The Ohio State Medical Board last week added irritable bowel syndrome (IBS) as a qualifying condition to the state’s medical cannabis program, the Ohio Capital Journal reports. The panel, however, rejected the addition of obsessive-compulsive syndrome (OCD) and autism spectrum disorder as qualifying conditions.
In all, there are now 26 total conditions for which Ohio cannabis patients can access medical cannabis.
Charlie Trefny, the Ohio Medical Cannabis Industry Association’s director of government affairs, told the Journal that the organization was “disappointed” that the board did not approve OCD or autism spectrum disorder to the list.
It marks the fourth time the Medical Board has rejected adding autism to the state’s medical cannabis program.

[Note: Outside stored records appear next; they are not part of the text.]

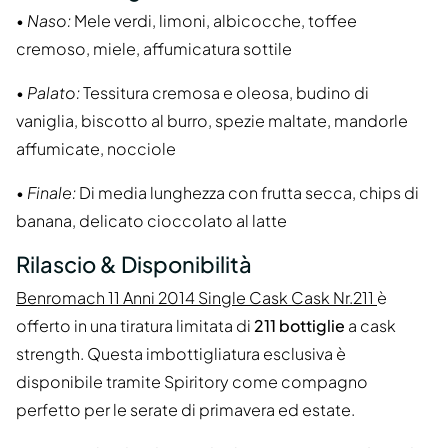
•
Naso:
Mele verdi, limoni, albicocche, toffee
cremoso, miele, affumicatura sottile
•
Palato:
Tessitura cremosa e oleosa, budino di
vaniglia, biscotto al burro, spezie maltate, mandorle
affumicate, nocciole
•
Finale:
Di media lunghezza con frutta secca, chips di
banana, delicato cioccolato al latte
Rilascio & Disponibilità
Benromach 11 Anni 2014 Single Cask Cask Nr.211
è
offerto in una tiratura limitata di
211 bottiglie
a cask
strength. Questa imbottigliatura esclusiva è
disponibile tramite Spiritory come compagno
perfetto per le serate di primavera ed estate.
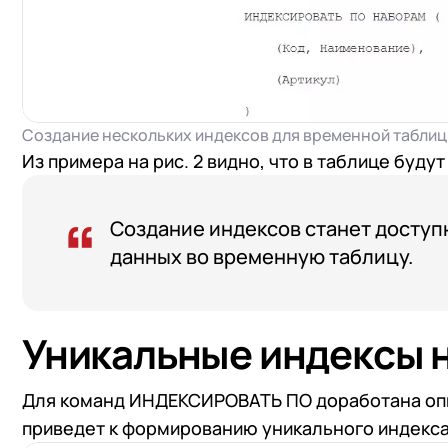
+7
Номер
+7
Номер
Перейти в корзину
Я даю согласие на об
Создание нескольких индексов для временной табли
Конфиденциальности
Я даю согласие на об
Из примера на рис. 2 видно, что в таблице будут
Конфиденциальности
Я даю согласие на об
Создание индексов станет досту
Конфиденциальности
данных во временную таблицу.
Уникальные индексы 
Для команд ИНДЕКСИРОВАТЬ ПО доработана оп
приведет к формированию уникального индекса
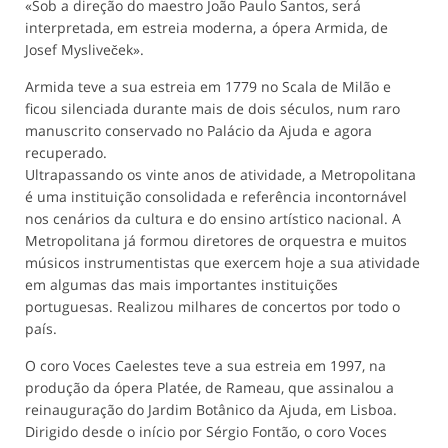
«Sob a direção do maestro João Paulo Santos, será
interpretada, em estreia moderna, a ópera Armida, de
Josef Mysliveček».
Armida teve a sua estreia em 1779 no Scala de Milão e
ficou silenciada durante mais de dois séculos, num raro
manuscrito conservado no Palácio da Ajuda e agora
recuperado.
Ultrapassando os vinte anos de atividade, a Metropolitana
é uma instituição consolidada e referência incontornável
nos cenários da cultura e do ensino artístico nacional. A
Metropolitana já formou diretores de orquestra e muitos
músicos instrumentistas que exercem hoje a sua atividade
em algumas das mais importantes instituições
portuguesas. Realizou milhares de concertos por todo o
país.
O coro Voces Caelestes teve a sua estreia em 1997, na
produção da ópera Platée, de Rameau, que assinalou a
reinauguração do Jardim Botânico da Ajuda, em Lisboa.
Dirigido desde o início por Sérgio Fontão, o coro Voces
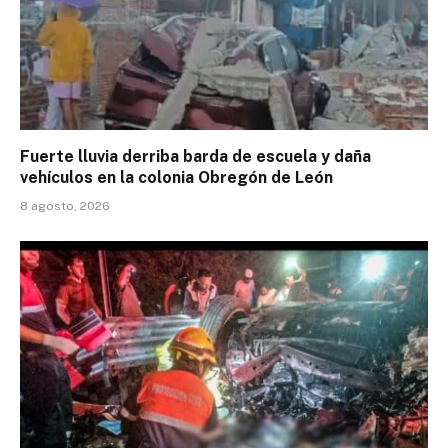
Fuerte lluvia derriba barda de escuela y daña
vehículos en la colonia Obregón de León
8 agosto, 2026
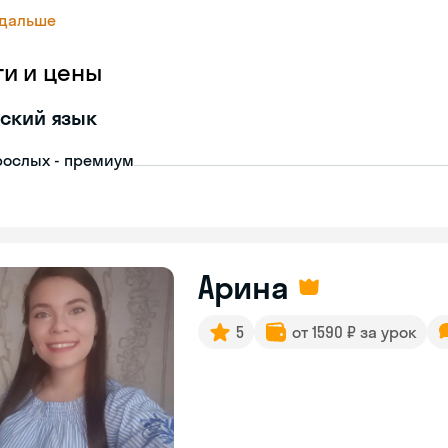
 дальше
ги и цены
ский язык
рослых - премиум
Арина
5
от 1590 ₽ за урок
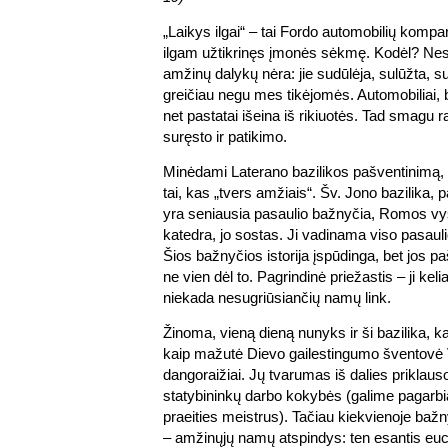
„Laikys ilgai“ – tai Fordo automobilių kompa
ilgam užtikrinęs įmonės sėkmę. Kodėl? Nes
amžinų dalykų nėra: jie sudūlėja, sulūžta, 
greičiau negu mes tikėjomės. Automobiliai, b
net pastatai išeina iš rikiuotės. Tad smagu ra
suręsto ir patikimo.
Minėdami Laterano bazilikos pašventinimą, 
tai, kas „tvers amžiais“. Šv. Jono bazilika, 
yra seniausia pasaulio bažnyčia, Romos vy
katedra, jo sostas. Ji vadinama viso pasaul
Šios bažnyčios istorija įspūdinga, bet jos 
ne vien dėl to. Pagrindinė priežastis – ji keli
niekada nesugriūsiančių namų link.
Žinoma, vieną dieną nunyks ir ši bazilika, k
kaip mažutė Dievo gailestingumo šventovė 
dangoraižiai. Jų tvarumas iš dalies priklau
statybininkų darbo kokybės (galime pagarbia
praeities meistrus). Tačiau kiekvienoje bažn
– amžinųjų namų atspindys: ten esantis euc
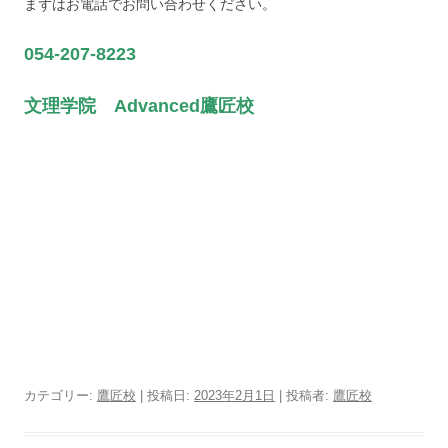
まずはお電話でお問い合わせください。
054-207-8223
文理学院 Advanced鷹匠校
カテゴリー:
鷹匠校
| 投稿日:
2023年2月1日
|
投稿者:
鷹匠校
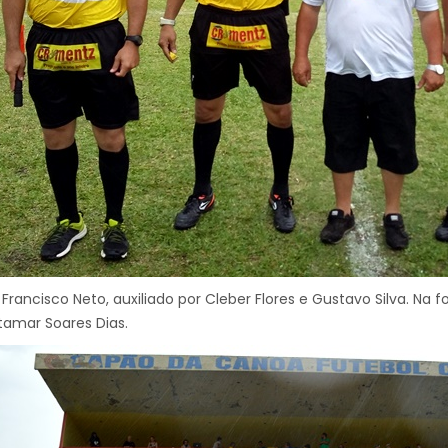
Francisco Neto, auxiliado por Cleber Flores e Gustavo Silva. Na
tamar Soares Dias.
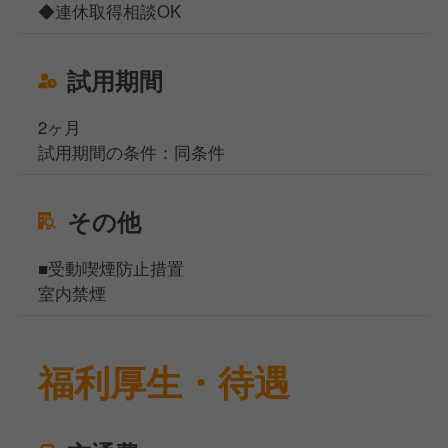
◆連休取得相談OK
試用期間
2ヶ月
試用期間の条件：同条件
その他
■受動喫煙防止措置
室内禁煙
福利厚生・待遇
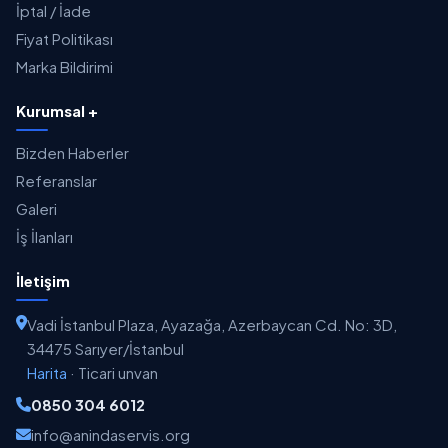
İptal / İade
Fiyat Politikası
Marka Bildirimi
Kurumsal +
Bizden Haberler
Referanslar
Galeri
İş İlanları
İletişim
Vadi İstanbul Plaza, Ayazağa, Azerbaycan Cd. No: 3D,
34475 Sarıyer/İstanbul
Harita
·
Ticari unvan
0850 304 6012
info@anindaservis.org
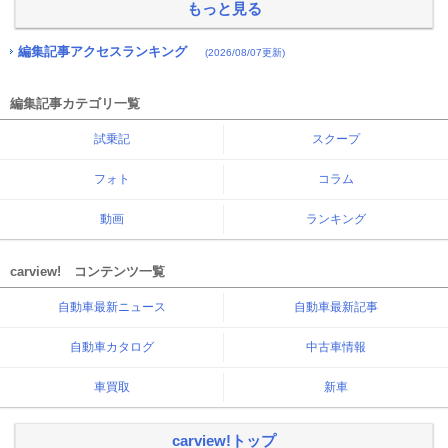
もっと見る
編集記事アクセスランキング
(2026/08/07更新)
編集記事カテゴリ一覧
試乗記
スクープ
フォト
コラム
動画
ランキング
carview! コンテンツ一覧
自動車最新ニュース
自動車最新記事
自動車カタログ
中古車情報
車買取
新車
carview!トップ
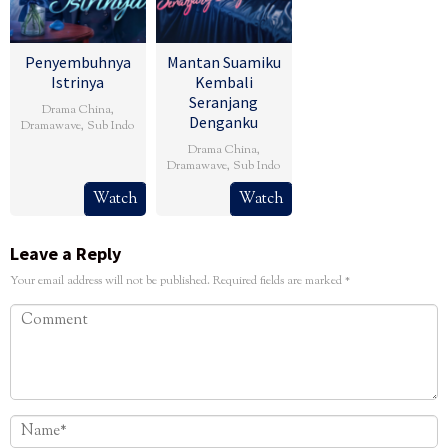
Penyembuhnya
Mantan Suamiku
Istrinya
Kembali
Seranjang
Drama China
,
Denganku
Dramawave
,
Sub Indo
Drama China
,
Dramawave
,
Sub Indo
Watch
Watch
Leave a Reply
Your email address will not be published.
Required fields are marked
*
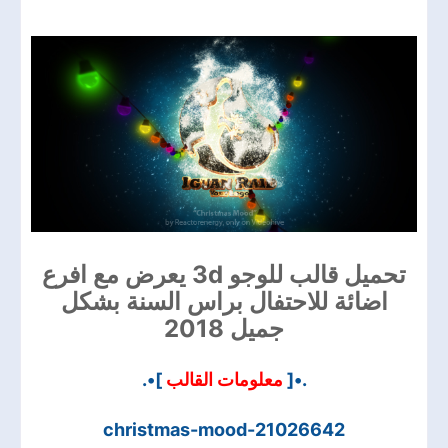
تحميل قالب للوجو 3d يعرض مع افرع
اضائة للاحتفال براس السنة بشكل
جميل 2018
]•.
معلومات القالب
.•[
christmas-mood-21026642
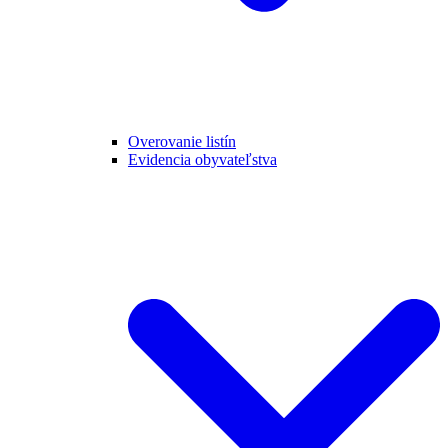
Overovanie listín
Evidencia obyvateľstva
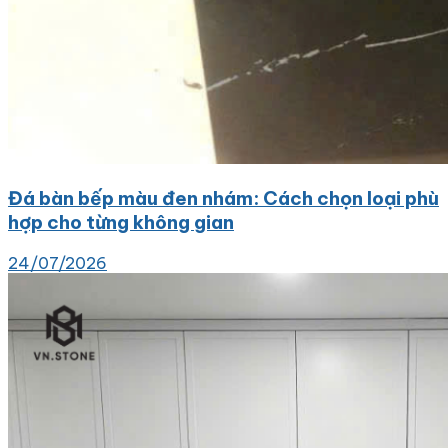
Đá bàn bếp màu đen nhám: Cách chọn loại phù
hợp cho từng không gian
24/07/2026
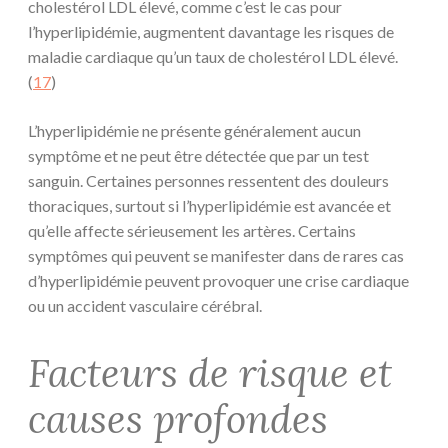
cholestérol LDL élevé, comme c’est le cas pour
l’hyperlipidémie, augmentent davantage les risques de
maladie cardiaque qu’un taux de cholestérol LDL élevé.
(
17
)
L’hyperlipidémie ne présente généralement aucun
symptôme et ne peut être détectée que par un test
sanguin. Certaines personnes ressentent des douleurs
thoraciques, surtout si l’hyperlipidémie est avancée et
qu’elle affecte sérieusement les artères. Certains
symptômes qui peuvent se manifester dans de rares cas
d’hyperlipidémie peuvent provoquer une crise cardiaque
ou un accident vasculaire cérébral.
Facteurs de risque et
causes profondes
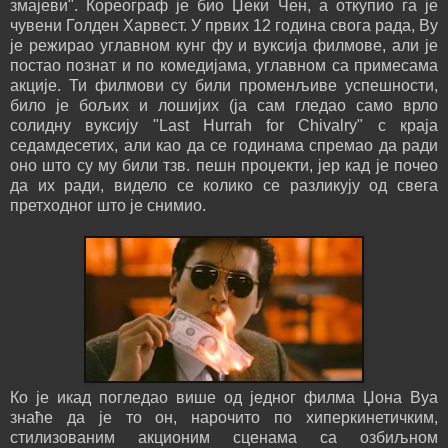
змајеви". Кореограф је био Џеки Чен, а откупио га је
чувени Голден Харвест. У првих 12 година свога рада, Ву
је режирао углавном кунг фу и вуксија филмове, али је
постао познат и по комедијама, углавном са примесама
акције. Ти филмови су били променљиве успешности,
било је бољих и лошијих (ја сам гледао само врло
солидну вуксију "Last Hurrah for Chivalry" с краја
седамдесетих, али као да се годинама спремао да ради
оно што су му били тзв. пешн проџекти, јер кад је почео
да их ради, видело се колико се разликују од свега
претходног што је снимио.
Ко је икад погледао више од једног филма Џона Вуа
знаће да је то он, нарочито по хиперкинетичким,
стилизованим акционим сценама са озбиљном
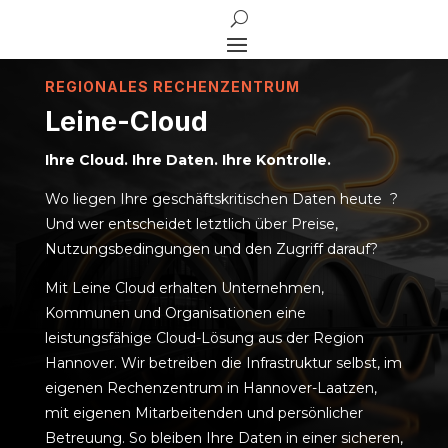
REGIONALES RECHENZENTRUM
Leine-Cloud
Ihre Cloud. Ihre Daten. Ihre Kontrolle.
Wo liegen Ihre geschäftskritischen Daten heute ?
Und wer entscheidet letztlich über Preise,
Nutzungsbedingungen und den Zugriff darauf?
Mit Leine Cloud erhalten Unternehmen,
Kommunen und Organisationen eine
leistungsfähige Cloud-Lösung aus der Region
Hannover. Wir betreiben die Infrastruktur selbst, im
eigenen Rechenzentrum in Hannover-Laatzen,
mit eigenen Mitarbeitenden und persönlicher
Betreuung. So bleiben Ihre Daten in einer sicheren,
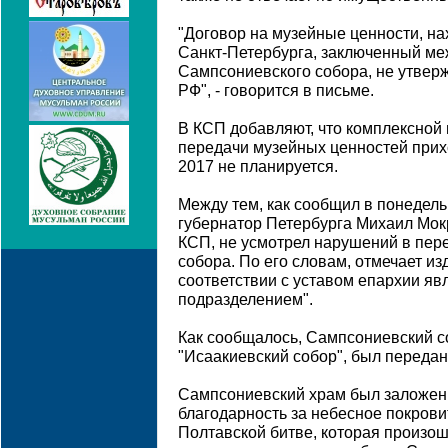
"Договор на музейные ценности, н
Санкт-Петербурга, заключенный м
Сампсониевского собора, не утвер
РФ", - говорится в письме.
В КСП добавляют, что комплексной
передачи музейных ценностей прих
2017 не планируется.
Между тем, как сообщил в понедель
губернатор Петербурга Михаил Мок
КСП, не усмотрел нарушений в пер
собора. По его словам, отмечает из
соответствии с уставом епархии яв
подразделением".
Как сообщалось, Сампсониевский с
"Исаакиевский собор", был передан
Сампсониевский храм был заложен П
благодарность за небесное покрови
Полтавской битве, которая произош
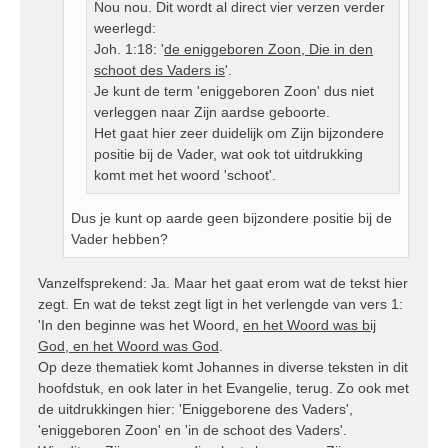
Nou nou. Dit wordt al direct vier verzen verder
weerlegd:
Joh. 1:18: '
de eniggeboren Zoon,
Die in den
schoot des Vaders is
'.
Je kunt de term 'eniggeboren Zoon' dus niet
verleggen naar Zijn aardse geboorte.
Het gaat hier zeer duidelijk om Zijn bijzondere
positie bij de Vader, wat ook tot uitdrukking
komt met het woord 'schoot'.
Dus je kunt op aarde geen bijzondere positie bij de
Vader hebben?
Vanzelfsprekend: Ja. Maar het gaat erom wat de tekst hier
zegt. En wat de tekst zegt ligt in het verlengde van vers 1:
'In den beginne was het Woord,
en het Woord was bij
God, en het Woord was God
.
Op deze thematiek komt Johannes in diverse teksten in dit
hoofdstuk, en ook later in het Evangelie, terug. Zo ook met
de uitdrukkingen hier: 'Eniggeborene des Vaders',
'eniggeboren Zoon' en 'in de schoot des Vaders'.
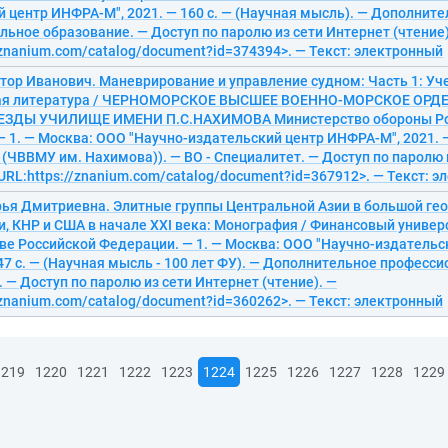
 центр ИНФРА-М", 2021. — 160 с. — (Научная мысль). — Дополнит
ьное образование. — Доступ по паролю из сети Интернет (чтение)
/znanium.com/catalog/document?id=374394>. — Текст: электронный
тор Иванович. Маневрирование и управление судном: Часть 1: Уч
ая литература / ЧЕРНОМОРСКОЕ ВЫСШЕЕ ВОЕННО-МОРСКОЕ ОРД
ЕЗДЫ УЧИЛИЩЕ ИМЕНИ П.С.НАХИМОВА Министерство обороны Ро
 1. — Москва: ООО "Научно-издательский центр ИНФРА-М", 2021. —
(ЧВВМУ им. Нахимова)). — ВО - Специалитет. — Доступ по паролю 
<URL:https://znanium.com/catalog/document?id=367912>. — Текст: 
рья Дмитриевна. Элитные группы Центральной Азии в большой ге
и, КНР и США в начале XXI века: Монография / Финансовый универ
ве Российской Федерации. — 1. — Москва: ООО "Научно-издательс
147 с. — (Научная мысль - 100 лет ФУ). — Дополнительное професс
 — Доступ по паролю из сети Интернет (чтение). —
/znanium.com/catalog/document?id=360262>. — Текст: электронный
1219
1220
1221
1222
1223
1224
1225
1226
1227
1228
1229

A bill in the state Senate would add the condition, along with arthritis, migraines, spasticity or chronic muscle spasms, hospice care or terminal illness, and opioid use disorder to the list of qualifying conditions. That measure was introduced in January but has not been moved out of the chamber’s General Government Committee. The bill would allow medical cannabis products sold in the state to include pills, capsules and suppositories, oral pouches, oral strips, oral or topical sprays, salves, lotions, or similar items, and inhalers.
Earlier this month, the Minnesota Department of Health added IBS and OCD to its list of qualifying conditions for accessing the state medical cannabis program.